By Daniel Lanyon on Friday 4 September 2020
A large global study from Yolt Technology Services points to no delay to banks, lenders, retailers and personal finance management tools' plans in the open banking space.
A majority of senior professionals say COVID-19 has not halted plans to adopt open banking, according to a recent survey.
The 1000 strong study of banks, lenders, retailers and personal finance management firms in the UK and Netherlands by YTS, found half (48 per cent) of all respondents saying COVID has not disrupted their open banking adoption plans, and a further 12 per cent now encouraged to accelerate their open banking adoption in the wake of the pandemic.
Nearly a quarter said, however, that coronavirus has caused problems. 12 per cent said it had delayed firms adoption and 11 per cent said it had caused a halting of open banking plans.
Of the respondents who aren’t currently using open banking (40 per cent), four in five (80 per cent) said they had either not considered using the technology in the last 12 months, or had never considered it at all.
Leon Muis, Chief Business Officer at YTS (Yolt Technology Services) says in the post-COVID economy, the benefits of open banking will be more important than ever.
“The benefits of open banking to businesses are clear and we’re confident these will grow over time.
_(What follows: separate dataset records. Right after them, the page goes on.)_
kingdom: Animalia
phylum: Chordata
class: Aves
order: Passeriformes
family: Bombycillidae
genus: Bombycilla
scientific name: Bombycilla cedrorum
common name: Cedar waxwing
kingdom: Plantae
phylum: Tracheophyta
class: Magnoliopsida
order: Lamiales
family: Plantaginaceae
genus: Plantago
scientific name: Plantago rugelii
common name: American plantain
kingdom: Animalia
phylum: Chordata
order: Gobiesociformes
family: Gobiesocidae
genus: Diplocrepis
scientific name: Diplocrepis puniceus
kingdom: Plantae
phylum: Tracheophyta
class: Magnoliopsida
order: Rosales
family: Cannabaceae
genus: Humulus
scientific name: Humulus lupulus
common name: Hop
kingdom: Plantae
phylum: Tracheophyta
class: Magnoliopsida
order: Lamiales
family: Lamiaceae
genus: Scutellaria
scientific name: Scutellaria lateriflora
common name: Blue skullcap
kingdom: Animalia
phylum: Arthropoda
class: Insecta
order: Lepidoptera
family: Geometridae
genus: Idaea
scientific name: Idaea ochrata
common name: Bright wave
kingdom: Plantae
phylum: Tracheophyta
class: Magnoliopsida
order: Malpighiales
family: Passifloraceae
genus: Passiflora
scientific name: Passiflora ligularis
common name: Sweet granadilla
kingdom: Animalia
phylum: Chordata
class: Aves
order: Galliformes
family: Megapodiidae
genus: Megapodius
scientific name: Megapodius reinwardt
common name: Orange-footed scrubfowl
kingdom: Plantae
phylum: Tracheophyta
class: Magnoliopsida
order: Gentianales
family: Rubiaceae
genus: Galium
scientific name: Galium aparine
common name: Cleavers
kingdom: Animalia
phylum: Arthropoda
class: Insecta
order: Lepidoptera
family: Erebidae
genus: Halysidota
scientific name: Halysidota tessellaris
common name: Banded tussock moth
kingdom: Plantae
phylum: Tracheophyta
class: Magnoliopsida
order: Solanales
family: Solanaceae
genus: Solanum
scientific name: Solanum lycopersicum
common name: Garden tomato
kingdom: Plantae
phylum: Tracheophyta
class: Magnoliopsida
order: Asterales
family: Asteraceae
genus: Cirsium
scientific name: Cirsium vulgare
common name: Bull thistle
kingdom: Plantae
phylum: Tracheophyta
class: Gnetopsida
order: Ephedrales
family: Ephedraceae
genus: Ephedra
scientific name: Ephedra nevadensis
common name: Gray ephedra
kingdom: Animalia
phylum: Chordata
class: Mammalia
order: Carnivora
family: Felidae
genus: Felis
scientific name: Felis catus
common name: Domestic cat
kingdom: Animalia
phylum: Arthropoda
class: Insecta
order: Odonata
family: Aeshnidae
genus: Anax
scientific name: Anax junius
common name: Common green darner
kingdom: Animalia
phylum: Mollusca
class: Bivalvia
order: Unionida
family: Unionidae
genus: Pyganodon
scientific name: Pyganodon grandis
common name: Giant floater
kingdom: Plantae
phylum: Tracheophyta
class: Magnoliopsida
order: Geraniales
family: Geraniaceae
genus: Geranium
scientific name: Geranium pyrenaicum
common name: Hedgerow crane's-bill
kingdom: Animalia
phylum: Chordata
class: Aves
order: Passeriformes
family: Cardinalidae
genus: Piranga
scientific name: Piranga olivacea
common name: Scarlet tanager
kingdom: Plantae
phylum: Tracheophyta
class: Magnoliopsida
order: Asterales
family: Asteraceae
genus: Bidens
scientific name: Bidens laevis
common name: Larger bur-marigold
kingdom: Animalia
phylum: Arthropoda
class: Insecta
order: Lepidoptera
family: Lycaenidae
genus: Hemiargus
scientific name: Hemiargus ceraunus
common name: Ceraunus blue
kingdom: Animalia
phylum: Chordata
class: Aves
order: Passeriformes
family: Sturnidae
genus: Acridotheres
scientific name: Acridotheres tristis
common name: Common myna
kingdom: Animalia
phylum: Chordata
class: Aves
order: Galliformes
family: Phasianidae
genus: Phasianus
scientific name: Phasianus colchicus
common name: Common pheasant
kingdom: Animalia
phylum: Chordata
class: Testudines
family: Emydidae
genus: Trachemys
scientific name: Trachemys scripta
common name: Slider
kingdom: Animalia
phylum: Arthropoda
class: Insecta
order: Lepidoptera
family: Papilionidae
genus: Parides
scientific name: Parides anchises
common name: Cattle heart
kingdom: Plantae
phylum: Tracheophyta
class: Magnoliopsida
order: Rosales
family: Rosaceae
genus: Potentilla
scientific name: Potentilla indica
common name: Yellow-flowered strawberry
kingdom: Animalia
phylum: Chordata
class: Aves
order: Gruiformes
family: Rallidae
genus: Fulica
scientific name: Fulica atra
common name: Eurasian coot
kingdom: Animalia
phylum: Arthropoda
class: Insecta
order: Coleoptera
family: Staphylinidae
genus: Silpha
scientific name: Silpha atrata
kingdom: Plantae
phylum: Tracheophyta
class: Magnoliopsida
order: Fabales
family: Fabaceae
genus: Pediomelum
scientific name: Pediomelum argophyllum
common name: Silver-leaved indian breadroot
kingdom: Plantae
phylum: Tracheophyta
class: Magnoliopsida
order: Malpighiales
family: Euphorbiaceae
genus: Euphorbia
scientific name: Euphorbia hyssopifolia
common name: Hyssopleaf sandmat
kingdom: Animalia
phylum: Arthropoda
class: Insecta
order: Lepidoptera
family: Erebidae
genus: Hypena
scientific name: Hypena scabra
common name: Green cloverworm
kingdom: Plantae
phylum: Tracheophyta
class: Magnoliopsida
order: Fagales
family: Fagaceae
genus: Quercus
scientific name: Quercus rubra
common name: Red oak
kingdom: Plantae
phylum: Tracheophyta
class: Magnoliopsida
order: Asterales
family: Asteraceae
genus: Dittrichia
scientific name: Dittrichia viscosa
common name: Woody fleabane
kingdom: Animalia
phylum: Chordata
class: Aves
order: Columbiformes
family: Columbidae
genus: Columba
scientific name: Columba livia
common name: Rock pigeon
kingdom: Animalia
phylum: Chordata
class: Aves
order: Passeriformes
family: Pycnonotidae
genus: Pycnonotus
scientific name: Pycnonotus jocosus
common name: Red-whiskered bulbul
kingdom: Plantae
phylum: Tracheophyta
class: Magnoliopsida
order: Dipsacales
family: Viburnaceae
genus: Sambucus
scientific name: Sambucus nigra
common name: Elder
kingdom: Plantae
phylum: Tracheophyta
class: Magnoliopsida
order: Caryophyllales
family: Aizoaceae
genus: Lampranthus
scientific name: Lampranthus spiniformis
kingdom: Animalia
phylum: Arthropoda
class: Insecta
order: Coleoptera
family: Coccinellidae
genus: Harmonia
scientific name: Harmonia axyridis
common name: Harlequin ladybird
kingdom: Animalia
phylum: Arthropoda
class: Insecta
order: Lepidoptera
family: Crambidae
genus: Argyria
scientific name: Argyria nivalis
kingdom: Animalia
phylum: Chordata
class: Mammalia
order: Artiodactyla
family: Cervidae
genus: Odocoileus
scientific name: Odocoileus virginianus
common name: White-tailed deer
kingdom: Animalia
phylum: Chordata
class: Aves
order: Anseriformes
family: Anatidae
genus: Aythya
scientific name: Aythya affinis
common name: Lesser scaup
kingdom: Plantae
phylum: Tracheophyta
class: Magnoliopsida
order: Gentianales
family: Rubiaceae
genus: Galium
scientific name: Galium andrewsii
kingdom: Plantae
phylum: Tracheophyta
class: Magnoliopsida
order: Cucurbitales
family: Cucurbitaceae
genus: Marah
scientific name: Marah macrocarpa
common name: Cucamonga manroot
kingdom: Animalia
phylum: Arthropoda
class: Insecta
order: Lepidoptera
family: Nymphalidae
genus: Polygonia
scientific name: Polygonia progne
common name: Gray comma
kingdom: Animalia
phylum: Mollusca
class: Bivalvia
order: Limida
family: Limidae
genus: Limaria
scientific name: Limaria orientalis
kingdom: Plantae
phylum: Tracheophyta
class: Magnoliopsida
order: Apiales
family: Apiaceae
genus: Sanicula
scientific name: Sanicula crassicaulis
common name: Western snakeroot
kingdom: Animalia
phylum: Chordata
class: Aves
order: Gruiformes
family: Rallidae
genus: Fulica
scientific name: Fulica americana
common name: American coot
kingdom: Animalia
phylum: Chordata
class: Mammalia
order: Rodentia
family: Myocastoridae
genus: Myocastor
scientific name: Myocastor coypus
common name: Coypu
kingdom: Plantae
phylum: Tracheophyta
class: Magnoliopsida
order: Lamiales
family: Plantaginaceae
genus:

The technology will mature and improve, public acceptance and use of the technology will grow, increasing the efficiencies, savings and opportunities businesses can realise from it, and the scope of open banking will widen. In a post-COVID economy, these benefits will be more important than ever,” he said.
“The direction of travel is clear, it just needs a joint effort from regulators and open banking developers to alleviate concerns and truly unlock the potential of open banking,” he added.